## DATA:
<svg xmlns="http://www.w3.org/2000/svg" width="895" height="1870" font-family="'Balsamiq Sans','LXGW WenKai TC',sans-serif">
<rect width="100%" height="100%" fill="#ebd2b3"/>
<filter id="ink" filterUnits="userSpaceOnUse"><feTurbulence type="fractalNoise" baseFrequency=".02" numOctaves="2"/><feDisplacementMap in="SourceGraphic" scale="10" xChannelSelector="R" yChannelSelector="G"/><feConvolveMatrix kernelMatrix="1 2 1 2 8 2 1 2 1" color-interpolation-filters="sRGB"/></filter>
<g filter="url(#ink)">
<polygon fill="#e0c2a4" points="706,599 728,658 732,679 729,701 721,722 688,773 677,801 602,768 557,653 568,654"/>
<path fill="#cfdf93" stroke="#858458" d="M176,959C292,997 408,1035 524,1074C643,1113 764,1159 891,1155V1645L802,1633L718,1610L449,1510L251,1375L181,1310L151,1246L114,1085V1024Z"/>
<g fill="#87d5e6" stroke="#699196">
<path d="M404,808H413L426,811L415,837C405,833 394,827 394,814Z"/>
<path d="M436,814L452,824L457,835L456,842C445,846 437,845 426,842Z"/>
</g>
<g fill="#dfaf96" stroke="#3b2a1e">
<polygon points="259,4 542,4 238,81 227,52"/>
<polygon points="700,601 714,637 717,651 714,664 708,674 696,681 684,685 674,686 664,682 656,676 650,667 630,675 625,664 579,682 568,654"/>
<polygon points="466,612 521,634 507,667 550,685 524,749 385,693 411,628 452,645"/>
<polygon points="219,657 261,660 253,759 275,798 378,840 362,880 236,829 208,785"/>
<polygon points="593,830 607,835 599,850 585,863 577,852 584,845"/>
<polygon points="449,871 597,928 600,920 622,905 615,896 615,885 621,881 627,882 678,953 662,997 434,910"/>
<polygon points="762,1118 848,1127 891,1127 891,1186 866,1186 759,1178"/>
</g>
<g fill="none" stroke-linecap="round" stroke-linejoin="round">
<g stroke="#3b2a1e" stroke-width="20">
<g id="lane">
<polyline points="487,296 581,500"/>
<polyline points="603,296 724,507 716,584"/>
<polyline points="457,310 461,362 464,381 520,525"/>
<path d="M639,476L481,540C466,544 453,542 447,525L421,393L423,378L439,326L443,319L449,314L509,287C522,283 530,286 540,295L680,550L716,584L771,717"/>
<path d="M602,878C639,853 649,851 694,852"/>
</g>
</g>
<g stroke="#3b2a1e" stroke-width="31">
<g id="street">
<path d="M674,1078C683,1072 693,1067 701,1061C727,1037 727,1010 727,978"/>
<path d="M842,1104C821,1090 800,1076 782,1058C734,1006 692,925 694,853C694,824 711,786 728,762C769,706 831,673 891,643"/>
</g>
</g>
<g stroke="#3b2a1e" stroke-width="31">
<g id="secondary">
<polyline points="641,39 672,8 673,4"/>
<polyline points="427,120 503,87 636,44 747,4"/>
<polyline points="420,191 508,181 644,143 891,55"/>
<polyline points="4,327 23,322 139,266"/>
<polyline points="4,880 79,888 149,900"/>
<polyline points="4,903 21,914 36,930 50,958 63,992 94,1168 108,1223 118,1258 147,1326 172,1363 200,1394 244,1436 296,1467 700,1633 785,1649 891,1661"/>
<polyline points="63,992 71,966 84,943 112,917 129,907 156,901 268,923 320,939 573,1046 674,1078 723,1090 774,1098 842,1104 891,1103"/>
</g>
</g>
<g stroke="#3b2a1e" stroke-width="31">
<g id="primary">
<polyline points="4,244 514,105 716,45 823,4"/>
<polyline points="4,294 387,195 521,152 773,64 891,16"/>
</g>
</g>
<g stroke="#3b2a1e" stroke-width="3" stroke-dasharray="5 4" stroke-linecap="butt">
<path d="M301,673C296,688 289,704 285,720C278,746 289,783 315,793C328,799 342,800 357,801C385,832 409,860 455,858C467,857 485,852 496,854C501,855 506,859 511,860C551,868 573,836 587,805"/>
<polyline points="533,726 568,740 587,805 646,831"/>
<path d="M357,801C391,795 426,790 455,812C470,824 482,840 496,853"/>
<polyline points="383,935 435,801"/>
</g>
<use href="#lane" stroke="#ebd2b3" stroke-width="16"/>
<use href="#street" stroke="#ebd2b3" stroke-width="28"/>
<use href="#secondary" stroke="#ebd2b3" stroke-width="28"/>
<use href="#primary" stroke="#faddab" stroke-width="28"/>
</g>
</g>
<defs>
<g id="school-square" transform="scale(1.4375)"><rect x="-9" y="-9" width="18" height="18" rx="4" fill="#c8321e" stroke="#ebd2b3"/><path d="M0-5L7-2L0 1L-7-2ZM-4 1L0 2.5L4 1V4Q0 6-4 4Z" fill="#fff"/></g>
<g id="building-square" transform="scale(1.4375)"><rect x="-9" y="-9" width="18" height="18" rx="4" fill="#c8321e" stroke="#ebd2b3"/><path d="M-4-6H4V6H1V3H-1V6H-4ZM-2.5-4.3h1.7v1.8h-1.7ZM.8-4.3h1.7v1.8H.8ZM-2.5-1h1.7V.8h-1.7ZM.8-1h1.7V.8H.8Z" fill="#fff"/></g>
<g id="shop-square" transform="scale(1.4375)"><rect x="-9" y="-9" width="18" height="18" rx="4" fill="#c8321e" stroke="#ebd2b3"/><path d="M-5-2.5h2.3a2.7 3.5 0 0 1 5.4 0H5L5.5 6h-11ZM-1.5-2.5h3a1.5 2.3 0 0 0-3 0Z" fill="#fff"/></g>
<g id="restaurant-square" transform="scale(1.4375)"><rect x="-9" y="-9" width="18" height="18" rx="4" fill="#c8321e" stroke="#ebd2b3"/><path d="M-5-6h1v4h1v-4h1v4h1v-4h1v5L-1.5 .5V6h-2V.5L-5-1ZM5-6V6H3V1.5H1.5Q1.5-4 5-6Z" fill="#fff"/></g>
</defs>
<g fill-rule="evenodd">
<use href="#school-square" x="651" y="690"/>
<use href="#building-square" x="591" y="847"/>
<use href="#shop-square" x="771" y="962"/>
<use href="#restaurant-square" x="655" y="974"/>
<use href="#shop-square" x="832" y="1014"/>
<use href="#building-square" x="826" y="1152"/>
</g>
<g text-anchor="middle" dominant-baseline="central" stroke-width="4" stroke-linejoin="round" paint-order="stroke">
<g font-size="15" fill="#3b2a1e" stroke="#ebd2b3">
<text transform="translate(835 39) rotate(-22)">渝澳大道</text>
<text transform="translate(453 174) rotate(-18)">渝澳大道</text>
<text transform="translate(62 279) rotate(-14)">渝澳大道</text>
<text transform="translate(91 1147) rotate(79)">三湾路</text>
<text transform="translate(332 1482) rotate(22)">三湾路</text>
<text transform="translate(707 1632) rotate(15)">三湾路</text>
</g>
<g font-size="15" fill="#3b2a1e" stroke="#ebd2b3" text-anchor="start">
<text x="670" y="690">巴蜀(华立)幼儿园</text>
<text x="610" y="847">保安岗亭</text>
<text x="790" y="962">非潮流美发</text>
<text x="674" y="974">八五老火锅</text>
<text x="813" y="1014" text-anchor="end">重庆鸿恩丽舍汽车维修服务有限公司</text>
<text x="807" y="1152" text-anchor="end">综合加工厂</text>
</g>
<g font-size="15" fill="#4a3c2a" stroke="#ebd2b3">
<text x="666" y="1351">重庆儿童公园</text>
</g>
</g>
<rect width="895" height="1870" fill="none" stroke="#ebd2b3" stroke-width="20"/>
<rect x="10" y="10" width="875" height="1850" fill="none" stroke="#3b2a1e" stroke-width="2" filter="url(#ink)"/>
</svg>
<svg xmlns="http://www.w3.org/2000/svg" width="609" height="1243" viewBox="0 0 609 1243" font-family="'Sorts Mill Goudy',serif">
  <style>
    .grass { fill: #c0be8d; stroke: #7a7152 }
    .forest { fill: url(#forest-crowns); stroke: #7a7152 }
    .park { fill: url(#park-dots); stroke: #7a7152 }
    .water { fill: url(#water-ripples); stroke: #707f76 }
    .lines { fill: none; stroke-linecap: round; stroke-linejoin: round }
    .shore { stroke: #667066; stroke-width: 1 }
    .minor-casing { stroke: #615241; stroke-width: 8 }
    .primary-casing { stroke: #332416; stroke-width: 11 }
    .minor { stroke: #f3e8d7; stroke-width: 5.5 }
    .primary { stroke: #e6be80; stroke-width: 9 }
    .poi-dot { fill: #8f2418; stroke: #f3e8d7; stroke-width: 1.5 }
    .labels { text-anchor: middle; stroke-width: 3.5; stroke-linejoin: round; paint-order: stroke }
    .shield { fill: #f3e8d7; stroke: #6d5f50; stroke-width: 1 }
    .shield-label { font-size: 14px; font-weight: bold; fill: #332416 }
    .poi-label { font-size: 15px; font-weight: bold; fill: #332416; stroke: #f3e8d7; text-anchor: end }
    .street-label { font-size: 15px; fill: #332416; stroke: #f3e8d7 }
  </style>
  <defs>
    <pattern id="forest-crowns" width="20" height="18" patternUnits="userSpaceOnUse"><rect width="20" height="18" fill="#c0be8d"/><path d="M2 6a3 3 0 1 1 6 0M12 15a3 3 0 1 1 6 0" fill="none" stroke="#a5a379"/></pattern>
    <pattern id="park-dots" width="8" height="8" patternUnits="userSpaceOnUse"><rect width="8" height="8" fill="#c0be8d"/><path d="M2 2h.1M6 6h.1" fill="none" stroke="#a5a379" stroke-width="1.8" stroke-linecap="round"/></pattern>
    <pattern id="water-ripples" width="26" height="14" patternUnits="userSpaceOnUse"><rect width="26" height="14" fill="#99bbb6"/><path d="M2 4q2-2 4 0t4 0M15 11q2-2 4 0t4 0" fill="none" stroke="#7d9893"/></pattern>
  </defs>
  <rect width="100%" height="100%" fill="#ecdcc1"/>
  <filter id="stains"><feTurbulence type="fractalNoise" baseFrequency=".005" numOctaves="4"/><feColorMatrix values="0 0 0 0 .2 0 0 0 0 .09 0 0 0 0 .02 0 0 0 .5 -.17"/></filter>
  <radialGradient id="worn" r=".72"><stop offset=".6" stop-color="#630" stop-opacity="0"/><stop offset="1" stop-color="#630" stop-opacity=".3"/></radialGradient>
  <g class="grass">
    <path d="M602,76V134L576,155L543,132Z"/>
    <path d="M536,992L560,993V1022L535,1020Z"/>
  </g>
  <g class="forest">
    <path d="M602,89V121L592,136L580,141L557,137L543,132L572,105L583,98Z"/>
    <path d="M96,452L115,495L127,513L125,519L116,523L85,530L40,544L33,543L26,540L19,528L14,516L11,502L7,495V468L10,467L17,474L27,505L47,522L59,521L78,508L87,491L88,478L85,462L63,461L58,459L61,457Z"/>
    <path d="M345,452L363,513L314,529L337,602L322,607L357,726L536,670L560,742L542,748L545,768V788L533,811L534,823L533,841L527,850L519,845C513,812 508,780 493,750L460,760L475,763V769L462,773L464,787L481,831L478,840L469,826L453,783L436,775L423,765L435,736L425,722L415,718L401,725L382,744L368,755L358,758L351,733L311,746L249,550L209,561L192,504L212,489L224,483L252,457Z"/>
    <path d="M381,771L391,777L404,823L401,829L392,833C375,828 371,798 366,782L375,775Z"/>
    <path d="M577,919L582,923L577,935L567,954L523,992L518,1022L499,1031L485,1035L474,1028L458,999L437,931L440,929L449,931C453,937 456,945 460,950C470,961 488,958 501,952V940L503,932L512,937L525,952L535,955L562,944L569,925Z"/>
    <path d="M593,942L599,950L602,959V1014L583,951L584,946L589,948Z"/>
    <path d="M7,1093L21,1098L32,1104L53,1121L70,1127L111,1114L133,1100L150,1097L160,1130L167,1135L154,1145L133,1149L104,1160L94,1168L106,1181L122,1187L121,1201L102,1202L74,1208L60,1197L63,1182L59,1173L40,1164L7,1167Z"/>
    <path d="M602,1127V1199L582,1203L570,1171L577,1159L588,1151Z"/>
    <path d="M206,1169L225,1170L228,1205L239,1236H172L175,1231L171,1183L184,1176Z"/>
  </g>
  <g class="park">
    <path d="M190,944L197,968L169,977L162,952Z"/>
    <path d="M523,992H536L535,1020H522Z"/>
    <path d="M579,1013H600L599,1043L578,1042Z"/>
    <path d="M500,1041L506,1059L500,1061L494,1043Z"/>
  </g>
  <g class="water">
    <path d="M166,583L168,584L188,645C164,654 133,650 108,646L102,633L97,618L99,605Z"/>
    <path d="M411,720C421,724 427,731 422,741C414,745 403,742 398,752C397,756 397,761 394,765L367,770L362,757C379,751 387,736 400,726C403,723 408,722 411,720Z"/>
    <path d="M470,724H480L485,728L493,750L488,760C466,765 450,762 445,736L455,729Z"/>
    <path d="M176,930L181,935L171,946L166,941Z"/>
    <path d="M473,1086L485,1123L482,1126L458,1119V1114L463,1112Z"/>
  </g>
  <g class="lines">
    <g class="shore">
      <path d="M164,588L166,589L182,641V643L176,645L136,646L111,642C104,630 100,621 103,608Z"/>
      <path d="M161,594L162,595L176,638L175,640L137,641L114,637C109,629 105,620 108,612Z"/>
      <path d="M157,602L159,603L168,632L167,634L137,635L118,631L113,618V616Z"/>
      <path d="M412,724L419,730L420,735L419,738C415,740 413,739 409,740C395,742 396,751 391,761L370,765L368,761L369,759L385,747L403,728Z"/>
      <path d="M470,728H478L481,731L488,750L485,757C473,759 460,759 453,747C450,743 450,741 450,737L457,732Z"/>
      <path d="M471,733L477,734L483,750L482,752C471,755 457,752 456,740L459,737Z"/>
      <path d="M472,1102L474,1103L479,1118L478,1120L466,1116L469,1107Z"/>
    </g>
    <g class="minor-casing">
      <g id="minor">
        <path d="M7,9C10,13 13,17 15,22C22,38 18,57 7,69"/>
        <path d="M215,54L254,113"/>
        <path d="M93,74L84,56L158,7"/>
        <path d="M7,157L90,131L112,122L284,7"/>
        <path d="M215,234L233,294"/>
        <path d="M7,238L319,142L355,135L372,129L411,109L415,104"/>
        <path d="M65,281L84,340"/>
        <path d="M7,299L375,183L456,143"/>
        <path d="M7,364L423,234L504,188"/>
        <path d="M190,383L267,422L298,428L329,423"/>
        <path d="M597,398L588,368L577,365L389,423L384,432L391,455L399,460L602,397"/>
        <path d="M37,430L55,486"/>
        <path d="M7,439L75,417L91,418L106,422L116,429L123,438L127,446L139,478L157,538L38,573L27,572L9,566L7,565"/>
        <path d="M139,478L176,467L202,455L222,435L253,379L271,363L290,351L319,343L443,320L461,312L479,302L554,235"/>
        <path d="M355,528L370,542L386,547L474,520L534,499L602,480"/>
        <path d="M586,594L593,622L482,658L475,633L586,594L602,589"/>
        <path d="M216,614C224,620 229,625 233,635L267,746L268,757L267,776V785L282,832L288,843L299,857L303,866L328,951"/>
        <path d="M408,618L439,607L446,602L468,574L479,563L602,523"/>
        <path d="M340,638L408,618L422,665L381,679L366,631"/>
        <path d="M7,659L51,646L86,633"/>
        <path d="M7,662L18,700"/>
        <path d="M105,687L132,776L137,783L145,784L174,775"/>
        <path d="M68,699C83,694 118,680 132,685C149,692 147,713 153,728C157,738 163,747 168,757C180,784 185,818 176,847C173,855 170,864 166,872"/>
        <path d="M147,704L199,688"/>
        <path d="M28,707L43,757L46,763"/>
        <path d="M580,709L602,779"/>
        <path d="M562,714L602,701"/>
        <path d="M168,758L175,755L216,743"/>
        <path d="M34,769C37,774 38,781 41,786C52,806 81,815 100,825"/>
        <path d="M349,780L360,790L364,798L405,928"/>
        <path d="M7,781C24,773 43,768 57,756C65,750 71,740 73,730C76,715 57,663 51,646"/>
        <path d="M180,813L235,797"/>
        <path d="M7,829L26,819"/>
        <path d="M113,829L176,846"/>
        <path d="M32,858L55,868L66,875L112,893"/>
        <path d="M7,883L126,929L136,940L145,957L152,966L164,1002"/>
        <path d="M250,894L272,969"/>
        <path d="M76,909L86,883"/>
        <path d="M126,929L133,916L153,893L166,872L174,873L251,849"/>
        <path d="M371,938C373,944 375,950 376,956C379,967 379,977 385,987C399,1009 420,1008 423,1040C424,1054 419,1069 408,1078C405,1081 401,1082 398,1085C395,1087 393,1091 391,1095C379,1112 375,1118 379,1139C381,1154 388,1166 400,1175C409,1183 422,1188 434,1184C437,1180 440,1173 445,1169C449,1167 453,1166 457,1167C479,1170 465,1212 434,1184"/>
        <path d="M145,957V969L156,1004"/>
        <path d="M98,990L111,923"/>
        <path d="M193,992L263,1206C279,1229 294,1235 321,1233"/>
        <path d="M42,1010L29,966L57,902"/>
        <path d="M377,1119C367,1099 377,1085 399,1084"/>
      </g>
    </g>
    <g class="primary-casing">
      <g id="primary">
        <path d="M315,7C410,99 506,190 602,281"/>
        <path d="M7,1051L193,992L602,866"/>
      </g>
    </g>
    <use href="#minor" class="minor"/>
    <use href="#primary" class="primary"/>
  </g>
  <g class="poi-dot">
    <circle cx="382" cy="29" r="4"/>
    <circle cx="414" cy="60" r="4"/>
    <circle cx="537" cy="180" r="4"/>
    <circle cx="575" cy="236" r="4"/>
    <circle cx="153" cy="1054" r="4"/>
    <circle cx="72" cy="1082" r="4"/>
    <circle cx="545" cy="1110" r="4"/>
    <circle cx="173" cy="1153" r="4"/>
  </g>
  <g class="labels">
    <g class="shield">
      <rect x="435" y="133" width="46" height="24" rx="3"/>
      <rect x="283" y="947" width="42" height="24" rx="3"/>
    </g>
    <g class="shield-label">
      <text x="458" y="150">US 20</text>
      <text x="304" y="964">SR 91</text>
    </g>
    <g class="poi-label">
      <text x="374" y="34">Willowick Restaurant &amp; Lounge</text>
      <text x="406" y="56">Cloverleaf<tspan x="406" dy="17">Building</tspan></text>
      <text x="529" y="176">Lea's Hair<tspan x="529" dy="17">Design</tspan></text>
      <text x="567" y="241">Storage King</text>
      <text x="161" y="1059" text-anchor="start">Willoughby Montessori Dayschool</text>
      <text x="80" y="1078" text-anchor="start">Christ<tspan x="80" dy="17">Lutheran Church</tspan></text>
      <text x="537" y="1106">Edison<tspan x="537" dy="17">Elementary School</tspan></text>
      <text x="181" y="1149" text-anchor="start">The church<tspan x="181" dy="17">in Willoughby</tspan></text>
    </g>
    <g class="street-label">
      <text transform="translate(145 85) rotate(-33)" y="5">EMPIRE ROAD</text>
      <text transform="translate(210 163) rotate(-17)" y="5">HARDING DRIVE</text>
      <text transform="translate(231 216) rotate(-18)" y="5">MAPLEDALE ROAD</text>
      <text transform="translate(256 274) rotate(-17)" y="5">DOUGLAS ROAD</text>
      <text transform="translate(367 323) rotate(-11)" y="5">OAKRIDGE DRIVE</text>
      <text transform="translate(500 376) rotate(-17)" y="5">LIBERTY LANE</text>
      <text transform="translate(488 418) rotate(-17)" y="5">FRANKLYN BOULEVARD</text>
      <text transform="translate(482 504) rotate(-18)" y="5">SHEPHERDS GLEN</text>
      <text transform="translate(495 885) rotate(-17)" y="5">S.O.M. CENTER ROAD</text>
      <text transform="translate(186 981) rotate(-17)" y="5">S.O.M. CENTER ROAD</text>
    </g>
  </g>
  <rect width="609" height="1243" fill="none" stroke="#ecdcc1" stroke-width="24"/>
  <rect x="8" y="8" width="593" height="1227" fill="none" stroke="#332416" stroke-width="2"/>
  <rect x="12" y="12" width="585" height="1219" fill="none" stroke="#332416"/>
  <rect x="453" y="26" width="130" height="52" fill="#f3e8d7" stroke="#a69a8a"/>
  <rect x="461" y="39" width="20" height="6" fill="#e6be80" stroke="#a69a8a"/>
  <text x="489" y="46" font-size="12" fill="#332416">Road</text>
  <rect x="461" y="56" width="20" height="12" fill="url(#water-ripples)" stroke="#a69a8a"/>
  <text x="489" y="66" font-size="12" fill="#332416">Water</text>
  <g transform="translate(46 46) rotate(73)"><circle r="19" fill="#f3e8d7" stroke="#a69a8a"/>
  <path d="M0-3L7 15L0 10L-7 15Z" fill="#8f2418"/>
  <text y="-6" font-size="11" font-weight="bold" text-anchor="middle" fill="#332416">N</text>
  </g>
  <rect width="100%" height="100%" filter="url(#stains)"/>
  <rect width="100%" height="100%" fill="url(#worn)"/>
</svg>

## TASK:
Copy all lines from the material above that hold the word "numOctaves".

## COMPLETED TASK:
<filter id="ink" filterUnits="userSpaceOnUse"><feTurbulence type="fractalNoise" baseFrequency=".02" numOctaves="2"/><feDisplacementMap in="SourceGraphic" scale="10" xChannelSelector="R" yChannelSelector="G"/><feConvolveMatrix kernelMatrix="1 2 1 2 8 2 1 2 1" color-interpolation-filters="sRGB"/></filter>
  <filter id="stains"><feTurbulence type="fractalNoise" baseFrequency=".005" numOctaves="4"/><feColorMatrix values="0 0 0 0 .2 0 0 0 0 .09 0 0 0 0 .02 0 0 0 .5 -.17"/></filter>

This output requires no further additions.